(Saved data entries)
--------------------------------

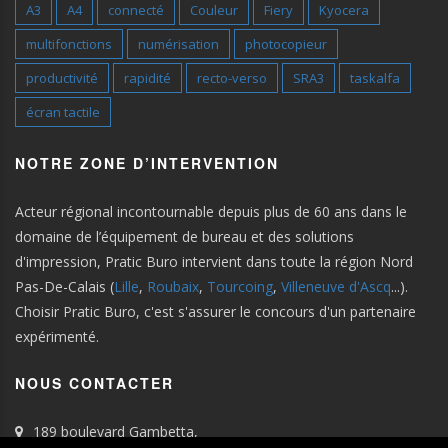
A3
A4
connecté
Couleur
Fiery
Kyocera
multifonctions
numérisation
photocopieur
productivité
rapidité
recto-verso
SRA3
taskalfa
écran tactile
NOTRE ZONE D’INTERVENTION
Acteur régional incontournable depuis plus de 60 ans dans le
domaine de l’équipement de bureau et des solutions
d'impression, Pratic Buro intervient dans toute la région Nord
Pas-De-Calais (
Lille
,
Roubaix
,
Tourcoing
,
Villeneuve d'Ascq
...).
Choisir Pratic Buro, c'est s'assurer le concours d'un partenaire
expérimenté.
NOUS CONTACTER
189 boulevard Gambetta,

--------------------------------

## Task prompt
Print, without alteration, only the lines above between the one holding "multifonctions" and the one holding "domaine de l’équipement", inclusive.

## Problem solution
multifonctions
numérisation
photocopieur
productivité
rapidité
recto-verso
SRA3
taskalfa
écran tactile
NOTRE ZONE D’INTERVENTION
Acteur régional incontournable depuis plus de 60 ans dans le
domaine de l’équipement de bureau et des solutions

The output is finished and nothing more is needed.